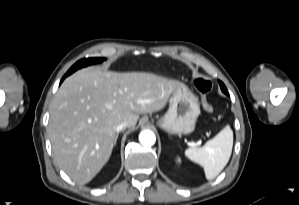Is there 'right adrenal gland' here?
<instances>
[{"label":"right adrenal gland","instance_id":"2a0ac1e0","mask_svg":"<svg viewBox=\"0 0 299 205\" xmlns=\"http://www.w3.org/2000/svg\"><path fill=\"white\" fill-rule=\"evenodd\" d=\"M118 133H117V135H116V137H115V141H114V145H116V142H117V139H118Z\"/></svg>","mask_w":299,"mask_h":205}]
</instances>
══════
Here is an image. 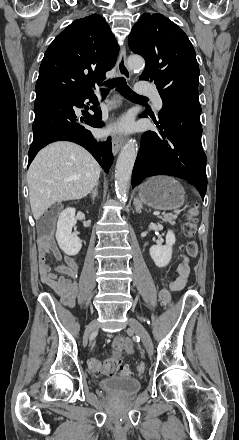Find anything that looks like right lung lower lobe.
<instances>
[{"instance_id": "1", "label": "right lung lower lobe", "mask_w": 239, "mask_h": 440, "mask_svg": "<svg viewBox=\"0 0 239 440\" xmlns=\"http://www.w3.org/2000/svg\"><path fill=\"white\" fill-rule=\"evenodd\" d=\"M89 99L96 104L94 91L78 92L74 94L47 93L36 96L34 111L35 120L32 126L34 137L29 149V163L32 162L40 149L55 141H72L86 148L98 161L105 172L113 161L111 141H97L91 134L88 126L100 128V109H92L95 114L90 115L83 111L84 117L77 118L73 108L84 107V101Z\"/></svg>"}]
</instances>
══════
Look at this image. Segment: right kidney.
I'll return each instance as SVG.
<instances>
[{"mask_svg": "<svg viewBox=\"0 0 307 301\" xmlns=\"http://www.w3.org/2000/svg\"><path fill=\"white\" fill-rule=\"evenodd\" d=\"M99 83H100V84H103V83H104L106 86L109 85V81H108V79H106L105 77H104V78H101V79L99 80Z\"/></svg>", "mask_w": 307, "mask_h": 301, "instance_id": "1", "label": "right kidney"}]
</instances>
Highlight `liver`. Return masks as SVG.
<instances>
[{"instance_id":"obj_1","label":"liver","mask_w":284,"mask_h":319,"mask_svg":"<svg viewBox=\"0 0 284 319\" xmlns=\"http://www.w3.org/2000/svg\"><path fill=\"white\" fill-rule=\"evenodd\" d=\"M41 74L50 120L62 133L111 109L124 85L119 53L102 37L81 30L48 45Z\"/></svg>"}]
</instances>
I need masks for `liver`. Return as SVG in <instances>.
══════
▸ **What the task asks**: Recast the lines running from the line containing "masks as SVG." through the line containing "I need masks" as a numbered list, leaving out any blank lines.

▸ **Reply to the task**:
1. Highlight `liver`. Return masks as SVG.
2. <instances>
3. [{"instance_id":"obj_1","label":"liver","mask_w":284,"mask_h":319,"mask_svg":"<svg viewBox=\"0 0 284 319\" xmlns=\"http://www.w3.org/2000/svg\"><path fill=\"white\" fill-rule=\"evenodd\" d=\"M41 74L50 120L62 133L111 109L124 85L119 53L102 37L81 30L48 45Z\"/></svg>"}]
4. </instances>
5. I need masks for `liver`. Return as SVG in <instances>.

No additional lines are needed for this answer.